European Commission report says music piracy not a problem

downloadEverywhere you turn on the Internet, everyone is beating you over the head saying music piracy is bad. Well, listen up, record executives and artists: You don’t need to worry about digital music piracy at all. In fact, it might even be a good thing for music sales.

That’s the conclusion reached by the European Union’s Information Society Unit, and specifically the Unit’s Luis Aguiar and Bertin Martens, two authors of a new study into the effects of online piracy on the music industry to be published later this month. The research states that “although there is trespassing of private property rights (copyrights), there is unlikely to be much hard done on digital music revenues.” Aguiar and Martens continued, “digital music piracy should not be viewed as a growing concern for copyright holders in the digital era. In addition, our results indicate that new music consumption channels such as online streaming positively affect copyright owners.”

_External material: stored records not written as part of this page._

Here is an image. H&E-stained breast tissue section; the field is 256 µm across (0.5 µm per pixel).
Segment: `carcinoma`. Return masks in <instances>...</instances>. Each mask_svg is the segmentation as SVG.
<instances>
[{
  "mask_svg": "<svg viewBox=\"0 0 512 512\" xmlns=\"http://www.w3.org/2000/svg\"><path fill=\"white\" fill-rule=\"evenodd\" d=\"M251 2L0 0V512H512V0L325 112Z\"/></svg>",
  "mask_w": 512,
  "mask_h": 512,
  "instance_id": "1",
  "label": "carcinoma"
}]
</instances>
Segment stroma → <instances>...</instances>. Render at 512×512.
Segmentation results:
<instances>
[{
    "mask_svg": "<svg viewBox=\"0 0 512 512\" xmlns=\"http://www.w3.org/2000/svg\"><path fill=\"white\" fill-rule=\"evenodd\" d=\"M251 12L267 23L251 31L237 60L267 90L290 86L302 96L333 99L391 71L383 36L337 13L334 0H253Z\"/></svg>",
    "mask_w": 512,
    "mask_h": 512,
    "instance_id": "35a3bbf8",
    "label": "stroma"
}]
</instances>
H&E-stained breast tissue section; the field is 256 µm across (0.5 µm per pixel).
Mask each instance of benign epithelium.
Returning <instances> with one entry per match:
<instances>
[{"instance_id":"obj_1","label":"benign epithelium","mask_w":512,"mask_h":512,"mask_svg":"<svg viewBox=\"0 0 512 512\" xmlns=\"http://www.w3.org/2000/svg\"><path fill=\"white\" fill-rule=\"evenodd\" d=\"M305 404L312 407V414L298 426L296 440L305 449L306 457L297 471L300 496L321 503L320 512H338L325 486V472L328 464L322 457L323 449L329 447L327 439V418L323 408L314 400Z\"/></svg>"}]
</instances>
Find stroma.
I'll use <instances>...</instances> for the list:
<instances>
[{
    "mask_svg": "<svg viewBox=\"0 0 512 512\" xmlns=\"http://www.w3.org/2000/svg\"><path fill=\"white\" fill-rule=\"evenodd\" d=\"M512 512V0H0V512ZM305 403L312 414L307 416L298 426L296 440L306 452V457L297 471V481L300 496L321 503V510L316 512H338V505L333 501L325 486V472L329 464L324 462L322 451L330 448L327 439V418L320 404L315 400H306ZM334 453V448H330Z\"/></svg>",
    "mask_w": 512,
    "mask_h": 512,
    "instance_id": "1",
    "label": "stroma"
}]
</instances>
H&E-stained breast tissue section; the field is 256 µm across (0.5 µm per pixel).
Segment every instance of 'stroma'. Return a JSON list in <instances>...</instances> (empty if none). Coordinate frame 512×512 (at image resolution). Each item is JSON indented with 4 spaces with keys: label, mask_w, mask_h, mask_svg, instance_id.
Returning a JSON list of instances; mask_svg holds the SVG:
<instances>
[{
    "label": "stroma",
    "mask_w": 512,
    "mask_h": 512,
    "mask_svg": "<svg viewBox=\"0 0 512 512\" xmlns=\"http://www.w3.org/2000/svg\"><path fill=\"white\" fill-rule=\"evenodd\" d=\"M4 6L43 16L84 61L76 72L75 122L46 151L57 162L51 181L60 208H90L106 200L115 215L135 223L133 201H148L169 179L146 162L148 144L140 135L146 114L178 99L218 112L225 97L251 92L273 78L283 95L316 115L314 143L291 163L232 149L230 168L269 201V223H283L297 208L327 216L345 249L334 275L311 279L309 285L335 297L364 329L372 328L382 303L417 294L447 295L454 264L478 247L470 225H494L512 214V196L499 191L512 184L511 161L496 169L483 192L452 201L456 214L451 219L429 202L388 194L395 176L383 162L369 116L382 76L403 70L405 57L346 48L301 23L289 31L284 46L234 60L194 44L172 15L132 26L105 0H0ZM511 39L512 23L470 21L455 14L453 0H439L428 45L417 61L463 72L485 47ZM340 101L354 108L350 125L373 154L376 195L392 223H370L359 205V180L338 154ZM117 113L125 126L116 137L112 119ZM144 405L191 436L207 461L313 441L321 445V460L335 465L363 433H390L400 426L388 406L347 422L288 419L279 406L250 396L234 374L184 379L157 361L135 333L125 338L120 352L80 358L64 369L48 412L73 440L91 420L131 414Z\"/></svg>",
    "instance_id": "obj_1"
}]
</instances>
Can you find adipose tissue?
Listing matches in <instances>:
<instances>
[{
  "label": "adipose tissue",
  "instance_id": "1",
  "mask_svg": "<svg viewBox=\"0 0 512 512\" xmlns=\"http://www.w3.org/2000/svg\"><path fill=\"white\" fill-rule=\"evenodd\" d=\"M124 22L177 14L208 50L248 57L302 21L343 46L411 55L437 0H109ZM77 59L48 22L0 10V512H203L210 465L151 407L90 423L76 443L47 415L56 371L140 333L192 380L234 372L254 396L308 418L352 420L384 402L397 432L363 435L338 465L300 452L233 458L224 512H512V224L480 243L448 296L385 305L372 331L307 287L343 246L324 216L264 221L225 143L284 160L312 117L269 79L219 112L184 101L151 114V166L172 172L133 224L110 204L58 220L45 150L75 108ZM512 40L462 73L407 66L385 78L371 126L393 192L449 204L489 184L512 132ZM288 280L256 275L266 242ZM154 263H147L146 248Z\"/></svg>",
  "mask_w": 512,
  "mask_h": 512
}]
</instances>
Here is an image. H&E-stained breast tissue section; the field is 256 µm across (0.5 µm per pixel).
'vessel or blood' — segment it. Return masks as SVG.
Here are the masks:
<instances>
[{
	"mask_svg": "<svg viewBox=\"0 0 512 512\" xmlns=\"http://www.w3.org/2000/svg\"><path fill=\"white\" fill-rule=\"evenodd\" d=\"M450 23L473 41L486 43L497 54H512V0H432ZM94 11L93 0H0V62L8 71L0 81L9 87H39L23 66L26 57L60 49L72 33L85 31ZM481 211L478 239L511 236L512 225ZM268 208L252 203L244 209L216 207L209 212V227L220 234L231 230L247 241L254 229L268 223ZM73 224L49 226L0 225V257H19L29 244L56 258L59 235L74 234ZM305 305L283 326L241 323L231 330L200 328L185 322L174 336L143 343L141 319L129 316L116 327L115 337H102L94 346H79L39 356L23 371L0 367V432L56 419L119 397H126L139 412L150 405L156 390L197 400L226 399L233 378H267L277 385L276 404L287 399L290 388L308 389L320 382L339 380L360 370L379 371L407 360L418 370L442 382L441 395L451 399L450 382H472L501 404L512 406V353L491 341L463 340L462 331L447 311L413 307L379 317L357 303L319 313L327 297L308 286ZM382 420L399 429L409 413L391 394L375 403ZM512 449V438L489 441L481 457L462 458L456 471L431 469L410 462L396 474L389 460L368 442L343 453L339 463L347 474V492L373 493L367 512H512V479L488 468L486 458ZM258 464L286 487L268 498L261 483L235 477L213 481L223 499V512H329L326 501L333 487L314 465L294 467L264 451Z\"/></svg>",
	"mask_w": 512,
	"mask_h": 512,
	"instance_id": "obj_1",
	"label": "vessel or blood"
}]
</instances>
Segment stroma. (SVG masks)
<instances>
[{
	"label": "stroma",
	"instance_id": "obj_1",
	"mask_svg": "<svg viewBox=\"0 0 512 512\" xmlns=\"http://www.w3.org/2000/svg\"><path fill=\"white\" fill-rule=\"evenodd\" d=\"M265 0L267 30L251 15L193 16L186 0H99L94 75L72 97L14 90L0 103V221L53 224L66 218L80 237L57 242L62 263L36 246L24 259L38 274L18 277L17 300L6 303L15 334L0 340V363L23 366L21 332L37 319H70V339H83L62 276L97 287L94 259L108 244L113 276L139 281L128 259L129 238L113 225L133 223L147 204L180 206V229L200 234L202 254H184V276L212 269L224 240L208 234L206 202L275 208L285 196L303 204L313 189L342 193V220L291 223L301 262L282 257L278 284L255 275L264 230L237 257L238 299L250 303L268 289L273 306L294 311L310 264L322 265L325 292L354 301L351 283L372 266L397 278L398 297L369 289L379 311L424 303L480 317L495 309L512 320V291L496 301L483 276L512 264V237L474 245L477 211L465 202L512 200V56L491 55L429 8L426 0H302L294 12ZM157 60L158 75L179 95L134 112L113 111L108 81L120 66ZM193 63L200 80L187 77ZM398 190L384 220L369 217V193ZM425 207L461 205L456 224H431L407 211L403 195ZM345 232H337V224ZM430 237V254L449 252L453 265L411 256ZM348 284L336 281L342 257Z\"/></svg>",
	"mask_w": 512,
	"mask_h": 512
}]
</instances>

The study used data from 5,000 Internet users across the European Union (specifically, France, Germany, Italy, Spain, and the United Kingdom), looking at the online music habits (both legal and otherwise) by geography to gauge any existing patterns. As numbers would have it, Germany appeared to be the most law-abiding when it came to piracy, with the lowest amount of illegal downloads. Spain had the most, garnering 230 percent more clicks on illegal download sites than Germany. But the most surprising revelation may be that illegal downloads did not seem to replace legal purchases for most users in the grand scheme of things.

“After using several approaches to deal with the endogeneity of downloading and streaming, our results show no evidence of sales displacement,” Aguiar and Martens wrote. “Overall, our different estimates show relatively stable, positive, and low elasticities of legal purchases with respect to both illegal downloading and legal streaming… All of these results suggest that the vast majority of the music that is consumed illegally by the individuals in our sample whould not have been legally purchased if illegal downloading websites were not available to them.”

This discovery will doubtlessly be challenged in weeks, months, and years to come, and it’s unlikely that a European Commission-funded study of users across five European countries will be widely accepted by the American music industry. But nonetheless, there is something rather interesting suggested in this report: If music piracy is additive to the amount of music listened to by those indulging in the piracy, is it possible that piracy functions as much as a sampler for future legal purchases? It’s a mind blowing reverse psychology that could change all we’ve known about music and the Web: Could piracy be good for music?